Для русских не нужны заботы гражданина,
Я думаю за вас!
Усните. Сторожит глаз царский властелина
Россию всякий час.
Мой ум вас сторожит от чуждых нападений,
От внутреннего зла,
Пусть ваша жизнь течет вдали забот в смиреньи,
Спокойна и светла!
Советы не нужны помазаннику Бога,
Мне Бог дает совет.
Гордитесь, русские, быть царскими рабами.
Закон ваш — мысль моя!
Отечество вам — флаг над гордыми дворцами,
Россия — это я.
Мы долго верили, в грязи восточной лени
И мелкой суеты
Покорно цаловал ряд русских поколений
Прах царственной пяты.
Бездействие ума над нами тяготело.
За грудами бумаг,
За перепискою мы забывали дело
В присутственных местах.
В защиту воровства, в защиту нераденья
Мы ставили закон;
Под буквою скрывались преступленья,
Но пункт был соблюден;
Своим директорам, министрам мы служили,
Россию позабыв,
Пред ними ползали, чинов у них просили,
Крестов наперерыв.
И стало воровство нам делом обыденным,
Кто мог схватить, тот брал,
И тот меж нами был всех более почтенный,
Кто более украл.
Развод определял познанье генерала —
Глуп он или умен,
Церемониальный марш и выправка решала,
Чего достоин он.
Бригадный командир был лучший губернатор,
Отличный инженер, правдивейший сенатор, /106/
Честнейший человек;
Начальник, низшие права не признавая,
Был деспот, полубог;
Бессмысленный сатрап был царский бич для края.
Губил, вредил, где мог;
Стал конюх цензором, шут царский — адмиралом,
Клейнмихель графом стал!
Россия отдана в аренду обиралам...
Что ж русский?

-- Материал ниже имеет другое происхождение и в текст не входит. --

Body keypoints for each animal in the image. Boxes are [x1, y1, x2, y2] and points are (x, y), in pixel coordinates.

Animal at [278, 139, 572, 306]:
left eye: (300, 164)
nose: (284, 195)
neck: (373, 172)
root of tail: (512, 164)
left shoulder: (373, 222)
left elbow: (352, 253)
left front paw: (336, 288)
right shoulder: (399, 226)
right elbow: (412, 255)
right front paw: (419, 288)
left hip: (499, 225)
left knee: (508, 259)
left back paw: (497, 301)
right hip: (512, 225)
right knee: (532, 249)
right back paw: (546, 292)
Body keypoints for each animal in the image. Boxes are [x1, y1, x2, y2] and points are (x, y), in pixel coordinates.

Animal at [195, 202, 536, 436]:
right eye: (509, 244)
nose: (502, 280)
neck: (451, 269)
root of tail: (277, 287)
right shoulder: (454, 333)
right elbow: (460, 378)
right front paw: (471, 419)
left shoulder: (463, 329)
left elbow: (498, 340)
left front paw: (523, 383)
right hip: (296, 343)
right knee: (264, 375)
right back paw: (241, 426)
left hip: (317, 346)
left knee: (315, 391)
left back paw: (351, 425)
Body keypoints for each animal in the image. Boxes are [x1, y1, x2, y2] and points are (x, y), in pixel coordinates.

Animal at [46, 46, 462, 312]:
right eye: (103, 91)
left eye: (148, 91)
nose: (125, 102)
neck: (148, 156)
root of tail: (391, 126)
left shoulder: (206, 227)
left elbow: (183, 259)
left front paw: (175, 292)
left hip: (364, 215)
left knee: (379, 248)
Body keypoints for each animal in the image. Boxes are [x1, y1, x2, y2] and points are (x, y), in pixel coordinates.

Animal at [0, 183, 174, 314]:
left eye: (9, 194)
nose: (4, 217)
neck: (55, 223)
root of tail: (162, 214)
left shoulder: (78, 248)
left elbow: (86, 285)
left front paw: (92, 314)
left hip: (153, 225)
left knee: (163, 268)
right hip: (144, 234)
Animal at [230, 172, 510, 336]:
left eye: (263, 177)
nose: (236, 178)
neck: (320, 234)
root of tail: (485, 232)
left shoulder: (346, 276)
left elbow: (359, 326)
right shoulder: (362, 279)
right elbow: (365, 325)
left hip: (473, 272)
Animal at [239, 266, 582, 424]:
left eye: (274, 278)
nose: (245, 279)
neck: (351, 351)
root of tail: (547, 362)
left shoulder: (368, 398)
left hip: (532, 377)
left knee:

Русский спал...
Кряхтя, нес мужичок, как прежде, господину
Прадедовский оброк,
Кряхтя, помещик нес вторую половину
Имения в залог,
Кряхтя, по-прежнему дань русские платили
Подьячим и властям;
Качали головой, шептались, говорили,
Что это стыд и срам,
Что правды нет в суде, что тратят миллионы, —
России кровь и пот, —
На путешествия, киоски, павильоны,
Что плохо все идет.
Потом за ералаш садились по полтине,
Косясь по сторонам;
Рашели хлопали, бранили Фреццолини,
Лорнировали дам
И низко кланялись продажному вельможе
Отечества сыны!
Иль удалялись в глушь прадедовских имений
В бездействии жиреть,
Мечтать о пироге, беседовать о сене,
Животным умереть,
А если кто-нибудь, средь общей летаргии
Мечтою увлечен,
Их призывал на брань за правду и Россию, —
Как был бедняк смешон!
Как ловко над его безумьем издевался
Чиновный фарисей,
Как быстро от него, бледнея, отрекался
Вчерашний круг друзей!
И под анафемой общественного мненья,
Средь смрада рудников,
Он узнавал, что грех прервать оцепененья
Тяжелый сон рабов.
И он был позабыт; порой лишь о безумце
Шептали здесь и там:
"Быть может, он и прав ...да жалко вольнодумца,
Но что за дело нам?" /107/
Спасибо Ивану Никифоровичу Явленскому за то, что он отказался от завтрака и помог мне кончить превосходное прелюдие к превосходнейшему стихотворению, которое я, если Бог поможет, перепишу завтра.
19 [сентября]
Не хвалися идучи на рать,
А хвалися идучи с рати.
Вчера вечером путешественники и путешественницы сыграли по последней пульке преферанса в кают-компании "К[нязя] Пожарского", рассчиталися и расплатилися до денежки за все пульки, сыгранные в продолжение рейса, т.